I’ve voted for Chandler at every level here. But I think that what he was doing was quite different than what Doyle was doing. In Chandler, the whodunit is almost beside the point.
Conan Doyal is the one that hooked me on Mysteries.
I’m finding myself unable to vote. I love Chandler, and wish he had written more. I adore Stout, and was a nearly obsessive Wolfe fan when I was younger. I’ve enjoyed Doyle and appreciate his groundbreaking influence on the genre. I’ve enjoyed the bit of Christie that I’ve read, albeit to a lesser degree than the first three. I’ve never read Sayers, and since that is not the direction my tastes are going these days, I doubt that I will.
But for myself, I am not sure that there is a “Greatest Mystery Writer of all Time” that stands head and shoulders above the rest. Even if I added my personal favorites that didn’t make the list (PD James, Dashiell Hammett, Ross Macdonald, Robert B. Parker, Ed McBain) I probably still couldn’t vote for a winner.
I voted for Hammett in the earlier poll, but chose Doyle here.
I voted for Sayers because hers are the books that I have chosen to re-read the most often.

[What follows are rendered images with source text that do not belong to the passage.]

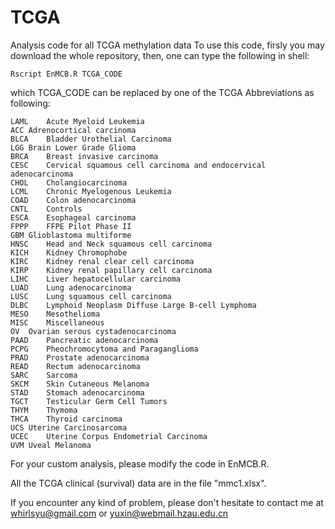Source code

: # TCGA
Analysis code for all TCGA methylation data
To use this code, firsly you may download the whole repository, then, one can type the following in shell:
```
Rscript EnMCB.R TCGA_CODE
```
which TCGA_CODE can be replaced by one of the TCGA Abbreviations as following:
```
LAML	Acute Myeloid Leukemia
ACC	Adrenocortical carcinoma
BLCA	Bladder Urothelial Carcinoma
LGG	Brain Lower Grade Glioma
BRCA	Breast invasive carcinoma
CESC	Cervical squamous cell carcinoma and endocervical adenocarcinoma
CHOL	Cholangiocarcinoma
LCML	Chronic Myelogenous Leukemia
COAD	Colon adenocarcinoma
CNTL	Controls
ESCA	Esophageal carcinoma
FPPP	FFPE Pilot Phase II
GBM	Glioblastoma multiforme
HNSC	Head and Neck squamous cell carcinoma
KICH	Kidney Chromophobe
KIRC	Kidney renal clear cell carcinoma
KIRP	Kidney renal papillary cell carcinoma
LIHC	Liver hepatocellular carcinoma
LUAD	Lung adenocarcinoma
LUSC	Lung squamous cell carcinoma
DLBC	Lymphoid Neoplasm Diffuse Large B-cell Lymphoma
MESO	Mesothelioma
MISC	Miscellaneous
OV	Ovarian serous cystadenocarcinoma
PAAD	Pancreatic adenocarcinoma
PCPG	Pheochromocytoma and Paraganglioma
PRAD	Prostate adenocarcinoma
READ	Rectum adenocarcinoma
SARC	Sarcoma
SKCM	Skin Cutaneous Melanoma
STAD	Stomach adenocarcinoma
TGCT	Testicular Germ Cell Tumors
THYM	Thymoma
THCA	Thyroid carcinoma
UCS	Uterine Carcinosarcoma
UCEC	Uterine Corpus Endometrial Carcinoma
UVM	Uveal Melanoma
```
For your custom analysis, please modify the code in EnMCB.R. 

All the TCGA clinical (survival) data are in the file "mmc1.xlsx".

If you encounter any kind of problem, please don't hesitate to contact me at whirlsyu@gmail.com or yuxin@webmail.hzau.edu.cn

I voted for Doyle, because Sherlock Holmes is so iconic and influential and entertaining. (There’s a line from a TV commercial from several years ago that has stuck with me: in some context which I don’t remember, a woman says, “If I want a mystery, I’ll read Sherlock Holmes.” See: even a hundred years later, Holmes defines the genre.)
But I have no quarrel with anyone who selected Christie, Stout, or Sayers. From what I’ve read by and about him, I’d say Chandler may have been a great writer, and he may have been a mystery writer, but he wasn’t a great mystery writer.